**WRITTEN REQUEST:** Collect every line in the data that contains the word "right", copying each one in full.

Extracted data entries
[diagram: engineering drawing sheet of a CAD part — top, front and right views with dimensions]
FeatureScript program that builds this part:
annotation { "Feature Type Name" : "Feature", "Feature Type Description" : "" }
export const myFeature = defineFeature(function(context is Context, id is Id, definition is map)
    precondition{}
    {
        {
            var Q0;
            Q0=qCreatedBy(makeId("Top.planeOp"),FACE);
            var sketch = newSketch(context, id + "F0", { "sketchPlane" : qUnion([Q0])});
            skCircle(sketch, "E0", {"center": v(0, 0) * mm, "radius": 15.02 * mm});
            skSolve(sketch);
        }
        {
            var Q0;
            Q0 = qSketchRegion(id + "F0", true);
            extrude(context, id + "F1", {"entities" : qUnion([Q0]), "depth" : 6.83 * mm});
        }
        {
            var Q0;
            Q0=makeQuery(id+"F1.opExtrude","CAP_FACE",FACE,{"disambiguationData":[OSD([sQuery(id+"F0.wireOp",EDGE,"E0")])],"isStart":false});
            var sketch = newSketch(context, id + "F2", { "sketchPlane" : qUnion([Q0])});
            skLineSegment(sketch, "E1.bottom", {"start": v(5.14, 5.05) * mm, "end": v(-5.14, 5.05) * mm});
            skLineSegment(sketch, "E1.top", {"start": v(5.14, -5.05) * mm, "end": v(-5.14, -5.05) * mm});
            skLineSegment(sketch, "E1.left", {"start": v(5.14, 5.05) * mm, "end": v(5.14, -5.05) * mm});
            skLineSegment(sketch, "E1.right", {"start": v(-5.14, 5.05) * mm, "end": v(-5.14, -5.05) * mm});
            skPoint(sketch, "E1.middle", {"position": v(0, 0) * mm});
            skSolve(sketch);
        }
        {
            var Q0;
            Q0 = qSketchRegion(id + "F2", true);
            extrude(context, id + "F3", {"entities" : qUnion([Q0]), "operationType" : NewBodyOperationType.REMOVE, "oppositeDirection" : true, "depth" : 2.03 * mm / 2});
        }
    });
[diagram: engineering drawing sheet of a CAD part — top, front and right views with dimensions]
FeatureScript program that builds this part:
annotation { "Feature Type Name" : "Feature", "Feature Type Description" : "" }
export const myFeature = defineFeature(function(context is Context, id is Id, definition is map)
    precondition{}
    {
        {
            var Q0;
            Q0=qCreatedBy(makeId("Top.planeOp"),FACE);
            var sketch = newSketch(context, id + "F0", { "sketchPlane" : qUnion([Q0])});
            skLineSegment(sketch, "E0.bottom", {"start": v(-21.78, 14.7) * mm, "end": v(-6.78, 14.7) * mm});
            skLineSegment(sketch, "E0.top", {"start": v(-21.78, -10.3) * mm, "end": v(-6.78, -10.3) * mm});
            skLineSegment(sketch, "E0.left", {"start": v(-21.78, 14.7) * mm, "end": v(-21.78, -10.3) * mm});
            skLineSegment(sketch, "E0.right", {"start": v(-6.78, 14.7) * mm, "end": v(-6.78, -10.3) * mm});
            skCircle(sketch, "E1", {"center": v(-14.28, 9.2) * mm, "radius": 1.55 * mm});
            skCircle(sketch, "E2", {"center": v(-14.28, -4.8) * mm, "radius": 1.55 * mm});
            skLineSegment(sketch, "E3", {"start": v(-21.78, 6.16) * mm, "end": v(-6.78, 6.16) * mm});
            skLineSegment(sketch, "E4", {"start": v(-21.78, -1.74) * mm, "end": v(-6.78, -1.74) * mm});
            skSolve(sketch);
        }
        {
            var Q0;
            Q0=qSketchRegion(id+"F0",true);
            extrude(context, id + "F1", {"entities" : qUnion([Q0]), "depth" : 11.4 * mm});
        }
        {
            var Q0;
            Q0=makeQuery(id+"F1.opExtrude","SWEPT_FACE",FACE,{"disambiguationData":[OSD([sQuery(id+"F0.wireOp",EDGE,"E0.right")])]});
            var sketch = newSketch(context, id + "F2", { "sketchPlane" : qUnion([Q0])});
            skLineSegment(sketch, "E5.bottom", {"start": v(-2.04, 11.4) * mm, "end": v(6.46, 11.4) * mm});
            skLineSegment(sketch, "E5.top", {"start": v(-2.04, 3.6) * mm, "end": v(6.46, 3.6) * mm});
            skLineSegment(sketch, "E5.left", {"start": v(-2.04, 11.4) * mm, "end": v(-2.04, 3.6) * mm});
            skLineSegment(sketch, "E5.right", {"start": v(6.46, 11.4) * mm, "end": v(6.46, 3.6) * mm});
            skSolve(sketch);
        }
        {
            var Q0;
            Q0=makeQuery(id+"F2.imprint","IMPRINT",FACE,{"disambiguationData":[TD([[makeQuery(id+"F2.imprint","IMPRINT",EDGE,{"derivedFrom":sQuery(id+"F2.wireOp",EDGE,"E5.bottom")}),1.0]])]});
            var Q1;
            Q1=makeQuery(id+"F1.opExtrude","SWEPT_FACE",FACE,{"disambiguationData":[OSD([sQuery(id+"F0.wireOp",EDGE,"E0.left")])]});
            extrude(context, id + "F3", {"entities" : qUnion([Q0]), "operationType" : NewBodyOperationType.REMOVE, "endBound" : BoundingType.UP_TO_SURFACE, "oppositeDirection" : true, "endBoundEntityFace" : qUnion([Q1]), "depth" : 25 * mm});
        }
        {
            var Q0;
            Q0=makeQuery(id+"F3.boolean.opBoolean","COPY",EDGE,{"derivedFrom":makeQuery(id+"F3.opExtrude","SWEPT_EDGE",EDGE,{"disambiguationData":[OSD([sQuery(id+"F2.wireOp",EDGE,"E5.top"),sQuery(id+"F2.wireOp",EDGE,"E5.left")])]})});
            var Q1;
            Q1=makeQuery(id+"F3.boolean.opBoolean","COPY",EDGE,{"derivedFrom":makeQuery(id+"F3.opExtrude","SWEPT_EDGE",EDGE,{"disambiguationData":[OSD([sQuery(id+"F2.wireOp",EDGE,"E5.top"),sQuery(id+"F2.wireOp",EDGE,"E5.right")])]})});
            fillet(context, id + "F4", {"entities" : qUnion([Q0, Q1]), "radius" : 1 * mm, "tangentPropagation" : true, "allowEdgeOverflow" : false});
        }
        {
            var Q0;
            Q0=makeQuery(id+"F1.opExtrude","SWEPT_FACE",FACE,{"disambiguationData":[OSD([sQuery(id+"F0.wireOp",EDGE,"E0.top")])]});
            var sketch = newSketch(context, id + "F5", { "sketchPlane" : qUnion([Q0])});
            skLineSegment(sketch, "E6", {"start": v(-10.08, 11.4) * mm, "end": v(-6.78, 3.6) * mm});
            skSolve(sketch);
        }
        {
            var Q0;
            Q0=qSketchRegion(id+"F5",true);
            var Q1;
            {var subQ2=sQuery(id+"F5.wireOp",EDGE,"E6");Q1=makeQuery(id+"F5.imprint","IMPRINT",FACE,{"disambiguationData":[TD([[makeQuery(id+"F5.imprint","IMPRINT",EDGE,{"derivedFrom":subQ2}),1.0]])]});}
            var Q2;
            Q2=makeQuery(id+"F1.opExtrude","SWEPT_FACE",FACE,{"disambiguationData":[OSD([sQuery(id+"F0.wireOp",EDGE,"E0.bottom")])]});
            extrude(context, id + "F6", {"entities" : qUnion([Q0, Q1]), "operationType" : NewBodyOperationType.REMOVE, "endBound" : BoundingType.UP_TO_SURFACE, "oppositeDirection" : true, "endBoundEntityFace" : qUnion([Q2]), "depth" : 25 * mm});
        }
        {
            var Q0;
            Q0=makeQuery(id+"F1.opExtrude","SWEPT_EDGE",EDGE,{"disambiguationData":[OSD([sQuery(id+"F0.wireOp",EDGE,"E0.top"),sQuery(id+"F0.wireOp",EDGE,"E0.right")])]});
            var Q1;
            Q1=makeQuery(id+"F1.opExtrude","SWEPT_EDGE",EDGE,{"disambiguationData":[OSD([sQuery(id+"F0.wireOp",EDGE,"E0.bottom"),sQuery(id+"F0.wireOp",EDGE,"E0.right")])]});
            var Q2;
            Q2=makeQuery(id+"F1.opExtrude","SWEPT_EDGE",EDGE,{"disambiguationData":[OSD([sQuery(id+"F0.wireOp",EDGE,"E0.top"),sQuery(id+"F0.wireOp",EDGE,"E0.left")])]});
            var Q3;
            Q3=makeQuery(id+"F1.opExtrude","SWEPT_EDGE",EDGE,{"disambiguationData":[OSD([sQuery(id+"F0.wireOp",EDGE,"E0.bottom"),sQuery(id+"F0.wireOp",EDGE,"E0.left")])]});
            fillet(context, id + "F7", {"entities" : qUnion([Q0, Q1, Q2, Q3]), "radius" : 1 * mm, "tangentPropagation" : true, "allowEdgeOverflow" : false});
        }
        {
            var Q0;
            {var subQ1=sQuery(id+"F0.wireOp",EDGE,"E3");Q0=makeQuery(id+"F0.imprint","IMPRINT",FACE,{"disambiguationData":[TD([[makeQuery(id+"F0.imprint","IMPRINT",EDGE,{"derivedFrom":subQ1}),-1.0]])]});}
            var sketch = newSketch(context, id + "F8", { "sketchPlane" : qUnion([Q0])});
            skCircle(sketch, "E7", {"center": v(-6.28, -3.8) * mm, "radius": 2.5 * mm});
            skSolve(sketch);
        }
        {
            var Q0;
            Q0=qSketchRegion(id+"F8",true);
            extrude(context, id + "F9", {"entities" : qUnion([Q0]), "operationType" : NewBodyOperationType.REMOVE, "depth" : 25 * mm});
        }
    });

**EXERCISE OUTPUT:**
[diagram: engineering drawing sheet of a CAD part — top, front and right views with dimensions]
            skLineSegment(sketch, "E1.right", {"start": v(-5.14, 5.05) * mm, "end": v(-5.14, -5.05) * mm});
[diagram: engineering drawing sheet of a CAD part — top, front and right views with dimensions]
            skLineSegment(sketch, "E0.right", {"start": v(-6.78, 14.7) * mm, "end": v(-6.78, -10.3) * mm});
            Q0=makeQuery(id+"F1.opExtrude","SWEPT_FACE",FACE,{"disambiguationData":[OSD([sQuery(id+"F0.wireOp",EDGE,"E0.right")])]});
            skLineSegment(sketch, "E5.right", {"start": v(6.46, 11.4) * mm, "end": v(6.46, 3.6) * mm});
            Q1=makeQuery(id+"F3.boolean.opBoolean","COPY",EDGE,{"derivedFrom":makeQuery(id+"F3.opExtrude","SWEPT_EDGE",EDGE,{"disambiguationData":[OSD([sQuery(id+"F2.wireOp",EDGE,"E5.top"),sQuery(id+"F2.wireOp",EDGE,"E5.right")])]})});
            Q0=makeQuery(id+"F1.opExtrude","SWEPT_EDGE",EDGE,{"disambiguationData":[OSD([sQuery(id+"F0.wireOp",EDGE,"E0.top"),sQuery(id+"F0.wireOp",EDGE,"E0.right")])]});
            Q1=makeQuery(id+"F1.opExtrude","SWEPT_EDGE",EDGE,{"disambiguationData":[OSD([sQuery(id+"F0.wireOp",EDGE,"E0.bottom"),sQuery(id+"F0.wireOp",EDGE,"E0.right")])]});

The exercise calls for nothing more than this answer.